_Exercise aim_
Copy the data below exactly, but not the pictures it contains.

_Extracted material_
---+---
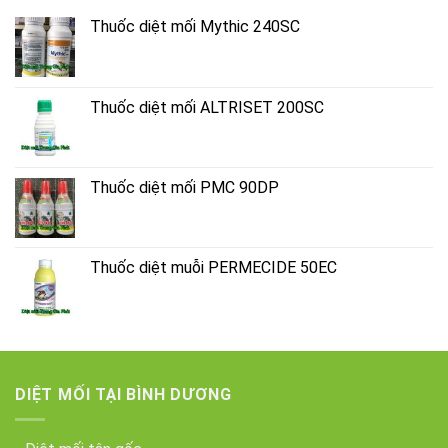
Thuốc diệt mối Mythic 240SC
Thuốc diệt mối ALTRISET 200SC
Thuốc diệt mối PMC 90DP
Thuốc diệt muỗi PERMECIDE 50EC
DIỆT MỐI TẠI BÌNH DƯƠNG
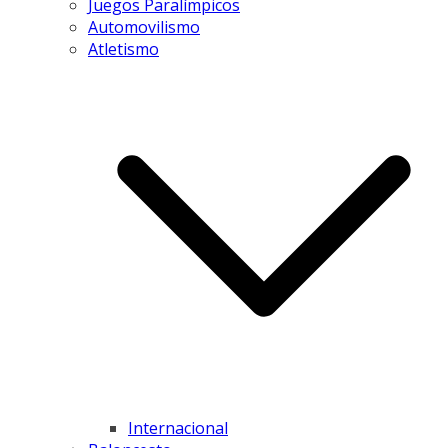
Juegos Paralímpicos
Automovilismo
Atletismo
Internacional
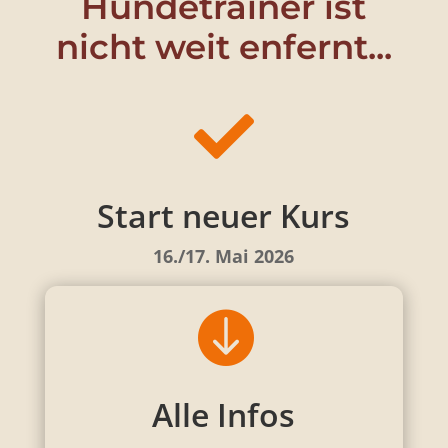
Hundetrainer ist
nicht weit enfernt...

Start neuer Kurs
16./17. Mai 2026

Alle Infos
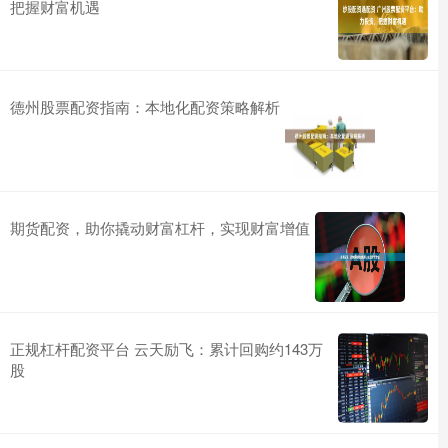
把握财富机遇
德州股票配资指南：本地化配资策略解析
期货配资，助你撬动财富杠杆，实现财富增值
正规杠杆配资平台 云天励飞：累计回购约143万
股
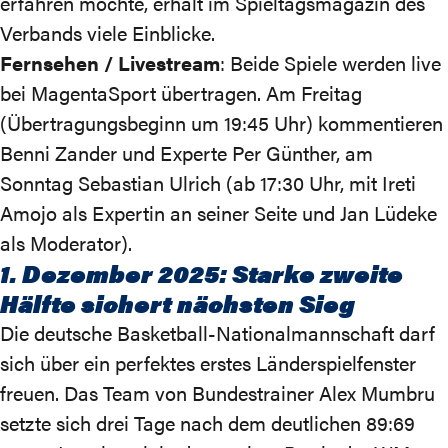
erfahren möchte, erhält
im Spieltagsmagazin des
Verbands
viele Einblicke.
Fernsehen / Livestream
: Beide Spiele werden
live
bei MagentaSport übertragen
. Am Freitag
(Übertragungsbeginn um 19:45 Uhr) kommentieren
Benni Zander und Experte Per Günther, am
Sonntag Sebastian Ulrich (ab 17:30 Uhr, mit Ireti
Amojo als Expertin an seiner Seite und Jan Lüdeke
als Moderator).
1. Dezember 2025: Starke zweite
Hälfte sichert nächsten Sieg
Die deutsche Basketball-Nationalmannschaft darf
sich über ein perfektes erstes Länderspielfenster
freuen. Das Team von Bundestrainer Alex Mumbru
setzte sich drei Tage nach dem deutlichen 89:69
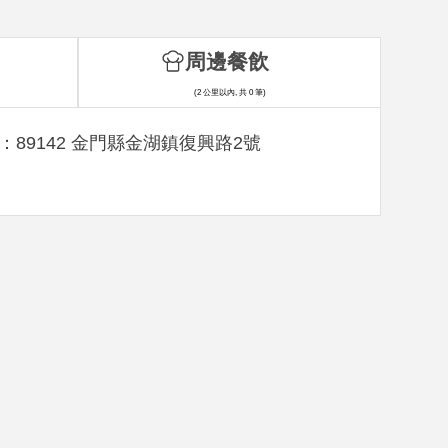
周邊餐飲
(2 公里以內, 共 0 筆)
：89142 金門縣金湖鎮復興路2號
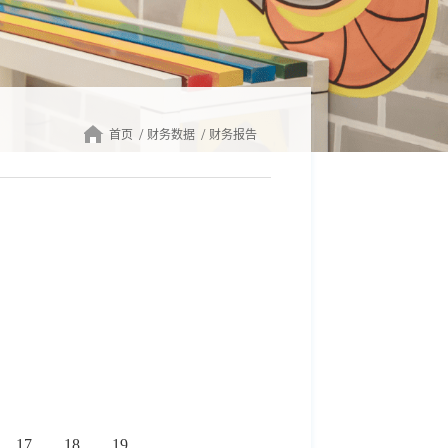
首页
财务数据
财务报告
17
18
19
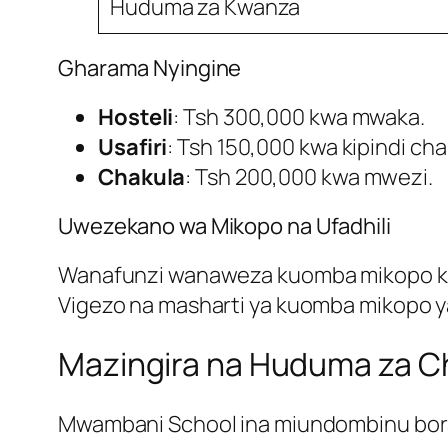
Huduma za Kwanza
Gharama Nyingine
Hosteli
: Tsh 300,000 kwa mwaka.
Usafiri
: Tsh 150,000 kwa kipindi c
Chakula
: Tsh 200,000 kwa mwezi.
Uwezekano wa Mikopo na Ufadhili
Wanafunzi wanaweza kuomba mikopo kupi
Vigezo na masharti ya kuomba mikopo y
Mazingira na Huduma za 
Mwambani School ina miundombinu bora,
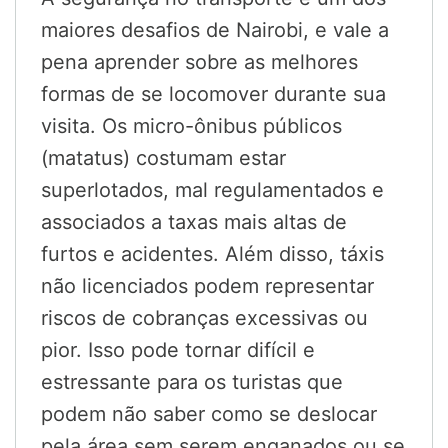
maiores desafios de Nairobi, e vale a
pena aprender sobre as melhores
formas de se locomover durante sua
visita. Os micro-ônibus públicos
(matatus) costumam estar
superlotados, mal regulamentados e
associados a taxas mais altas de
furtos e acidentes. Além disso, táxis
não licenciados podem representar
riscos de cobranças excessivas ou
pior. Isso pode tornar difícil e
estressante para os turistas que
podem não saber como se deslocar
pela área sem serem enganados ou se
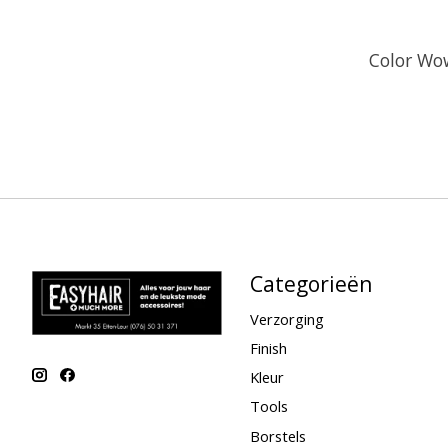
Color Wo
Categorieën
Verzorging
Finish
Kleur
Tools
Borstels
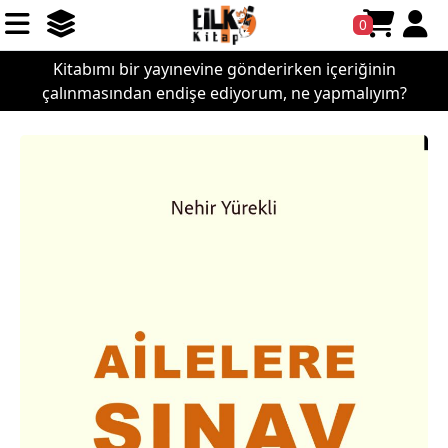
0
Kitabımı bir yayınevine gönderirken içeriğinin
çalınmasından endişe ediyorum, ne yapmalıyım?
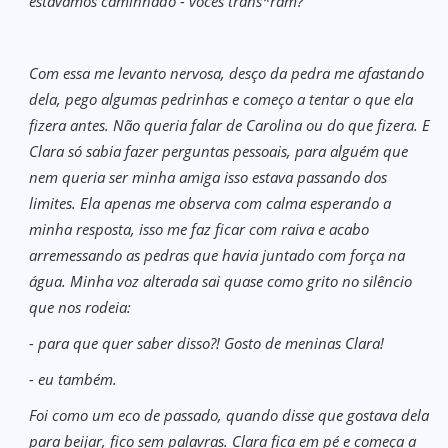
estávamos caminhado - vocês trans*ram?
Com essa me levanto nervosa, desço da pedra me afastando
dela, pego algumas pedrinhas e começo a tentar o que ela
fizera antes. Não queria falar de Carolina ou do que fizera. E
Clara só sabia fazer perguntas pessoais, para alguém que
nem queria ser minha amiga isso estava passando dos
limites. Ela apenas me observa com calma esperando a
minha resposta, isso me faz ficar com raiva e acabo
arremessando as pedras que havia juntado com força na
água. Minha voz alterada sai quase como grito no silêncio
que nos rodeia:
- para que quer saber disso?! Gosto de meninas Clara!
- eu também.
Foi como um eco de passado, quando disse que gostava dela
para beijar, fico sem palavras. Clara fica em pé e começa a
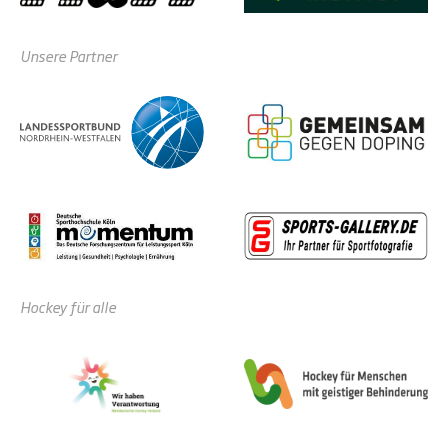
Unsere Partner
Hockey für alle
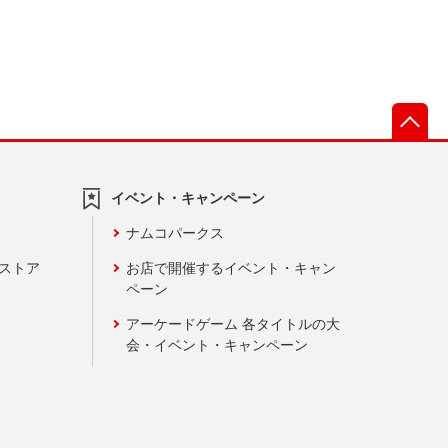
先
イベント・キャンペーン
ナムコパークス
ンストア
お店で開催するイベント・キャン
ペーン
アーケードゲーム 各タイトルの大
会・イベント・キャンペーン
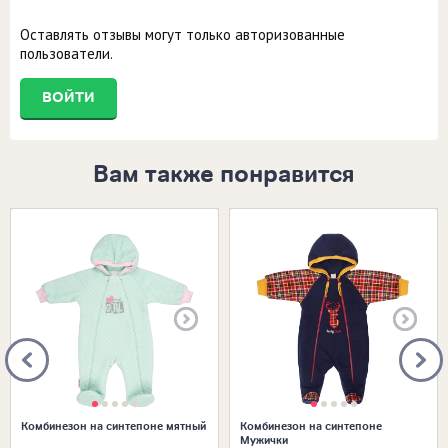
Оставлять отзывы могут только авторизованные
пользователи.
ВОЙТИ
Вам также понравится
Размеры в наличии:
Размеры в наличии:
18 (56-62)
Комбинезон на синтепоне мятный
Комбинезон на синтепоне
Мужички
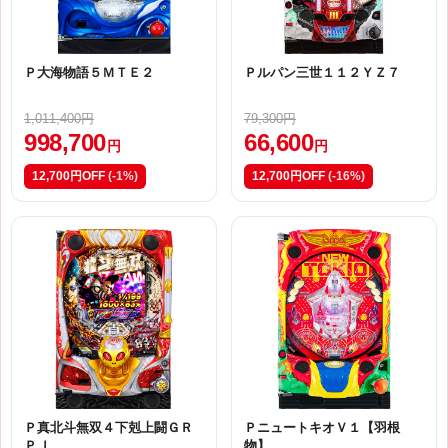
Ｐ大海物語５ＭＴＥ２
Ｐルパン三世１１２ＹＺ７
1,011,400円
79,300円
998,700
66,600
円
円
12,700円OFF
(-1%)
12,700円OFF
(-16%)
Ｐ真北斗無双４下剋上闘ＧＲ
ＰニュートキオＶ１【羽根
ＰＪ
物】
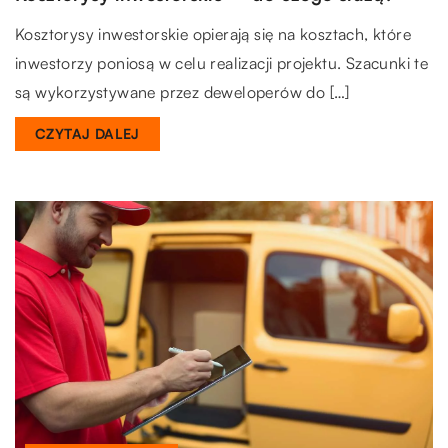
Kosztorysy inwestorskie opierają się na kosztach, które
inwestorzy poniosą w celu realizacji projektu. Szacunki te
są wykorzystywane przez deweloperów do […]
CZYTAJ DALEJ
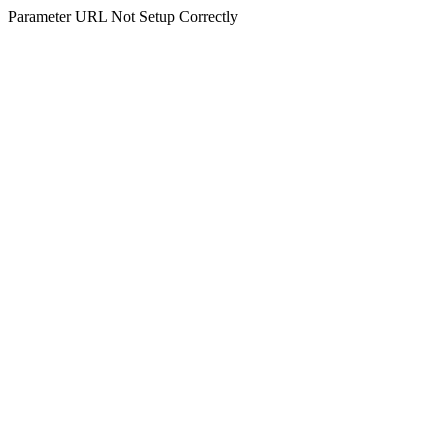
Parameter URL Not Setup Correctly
---+---
_Task answer_
Thuốc diệt mối Mythic 240SC
Thuốc diệt mối ALTRISET 200SC
Thuốc diệt mối PMC 90DP
Thuốc diệt muỗi PERMECIDE 50EC
DIỆT MỐI TẠI BÌNH DƯƠNG
Juegos Paralímpicos
Automovilismo
Atletismo
Internacional
Hundetrainer ist
nicht weit enfernt...

Start neuer Kurs
16./17. Mai 2026

Alle Infos
把握财富机遇
德州股票配资指南：本地化配资策略解析
期货配资，助你撬动财富杠杆，实现财富增值
正规杠杆配资平台 云天励飞：累计回购约143万
股
erfahren möchte, erhält
im Spieltagsmagazin des
Verbands
viele Einblicke.
Fernsehen / Livestream
: Beide Spiele werden
live
bei MagentaSport übertragen
. Am Freitag
(Übertragungsbeginn um 19:45 Uhr) kommentieren
Benni Zander und Experte Per Günther, am
Sonntag Sebastian Ulrich (ab 17:30 Uhr, mit Ireti
Amojo als Expertin an seiner Seite und Jan Lüdeke
als Moderator).
1. Dezember 2025: Starke zweite
Hälfte sichert nächsten Sieg
Die deutsche Basketball-Nationalmannschaft darf
sich über ein perfektes erstes Länderspielfenster
freuen. Das Team von Bundestrainer Alex Mumbru
setzte sich drei Tage nach dem deutlichen 89:69
周邊餐飲
(2 公里以內, 共 0 筆)
：89142 金門縣金湖鎮復興路2號
首页
财务数据
财务报告
17
18
19
Huduma za Kwanza
Gharama Nyingine
Hosteli
: Tsh 300,000 kwa mwaka.
Usafiri
: Tsh 150,000 kwa kipindi c
Chakula
: Tsh 200,000 kwa mwezi.
Uwezekano wa Mikopo na Ufadhili
Wanafunzi wanaweza kuomba mikopo kupi
Vigezo na masharti ya kuomba mikopo y
Mazingira na Huduma za 
Mwambani School ina miundombinu bora,
maiores desafios de Nairobi, e vale a
pena aprender sobre as melhores
formas de se locomover durante sua
visita. Os micro-ônibus públicos
(matatus) costumam estar
superlotados, mal regulamentados e
associados a taxas mais altas de
furtos e acidentes. Além disso, táxis
não licenciados podem representar
riscos de cobranças excessivas ou
pior. Isso pode tornar difícil e
estressante para os turistas que
podem não saber como se deslocar
pela área sem serem enganados ou se
Color Wo
Categorieën
Verzorging
Finish
Kleur
Tools
Borstels
0
Kitabımı bir yayınevine gönderirken içeriğinin
çalınmasından endişe ediyorum, ne yapmalıyım?
estávamos caminhado - vocês trans*ram?
Com essa me levanto nervosa, desço da pedra me afastando
dela, pego algumas pedrinhas e começo a tentar o que ela
fizera antes. Não queria falar de Carolina ou do que fizera. E
Clara só sabia fazer perguntas pessoais, para alguém que
nem queria ser minha amiga isso estava passando dos
limites. Ela apenas me observa com calma esperando a
minha resposta, isso me faz ficar com raiva e acabo
arremessando as pedras que havia juntado com força na
água. Minha voz alterada sai quase como grito no silêncio
que nos rodeia:
- para que quer saber disso?! Gosto de meninas Clara!
- eu também.
Foi como um eco de passado, quando disse que gostava dela
para beijar, fico sem palavras. Clara fica em pé e começa a
Unsere Partner
Hockey für alle
先
イベント・キャンペーン
ナムコパークス
ンストア
お店で開催するイベント・キャン
ペーン
アーケードゲーム 各タイトルの大
会・イベント・キャンペーン
Оставлять отзывы могут только авторизованные
пользователи.
ВОЙТИ
Вам также понравится
Размеры в наличии:
Размеры в наличии:
18 (56-62)
Комбинезон на синтепоне мятный
Комбинезон на синтепоне
Мужички
Ｐ大海物語５ＭＴＥ２
Ｐルパン三世１１２ＹＺ７
1,011,400円
79,300円
998,700
66,600
円
円
12,700円OFF
(-1%)
12,700円OFF
(-16%)
Ｐ真北斗無双４下剋上闘ＧＲ
ＰニュートキオＶ１【羽根
ＰＪ
物】
Kosztorysy inwestorskie opierają się na kosztach, które
inwestorzy poniosą w celu realizacji projektu. Szacunki te
są wykorzystywane przez deweloperów do […]
CZYTAJ DALEJ
Parameter URL Not Setup Correctly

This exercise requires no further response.